== Segment start ==

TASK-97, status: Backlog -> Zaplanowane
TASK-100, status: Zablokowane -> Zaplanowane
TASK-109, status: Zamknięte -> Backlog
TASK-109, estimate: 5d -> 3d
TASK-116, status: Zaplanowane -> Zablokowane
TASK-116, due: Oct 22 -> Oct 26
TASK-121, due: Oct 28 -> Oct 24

== Segment end ==
== Segment start ==

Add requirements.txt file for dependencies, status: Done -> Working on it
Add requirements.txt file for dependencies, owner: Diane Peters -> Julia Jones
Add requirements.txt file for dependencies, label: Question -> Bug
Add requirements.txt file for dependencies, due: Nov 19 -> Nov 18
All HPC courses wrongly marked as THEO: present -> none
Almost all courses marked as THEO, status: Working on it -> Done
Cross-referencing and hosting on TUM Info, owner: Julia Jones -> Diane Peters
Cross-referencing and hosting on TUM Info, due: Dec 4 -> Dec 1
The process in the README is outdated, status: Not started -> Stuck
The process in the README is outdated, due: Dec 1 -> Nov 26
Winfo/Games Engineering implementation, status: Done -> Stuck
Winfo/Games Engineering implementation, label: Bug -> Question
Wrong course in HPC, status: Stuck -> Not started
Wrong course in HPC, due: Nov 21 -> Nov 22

== Segment end ==

WHAT IS NEEDED:
Look above for the line containing "Add requirements.txt file for dependencies, label: Question" and the line containing "The process in the README is outdated, status: Not". Transcribe both, with the lines between them, exactly.

EXERCISE RESULT:
Add requirements.txt file for dependencies, label: Question -> Bug
Add requirements.txt file for dependencies, due: Nov 19 -> Nov 18
All HPC courses wrongly marked as THEO: present -> none
Almost all courses marked as THEO, status: Working on it -> Done
Cross-referencing and hosting on TUM Info, owner: Julia Jones -> Diane Peters
Cross-referencing and hosting on TUM Info, due: Dec 4 -> Dec 1
The process in the README is outdated, status: Not started -> Stuck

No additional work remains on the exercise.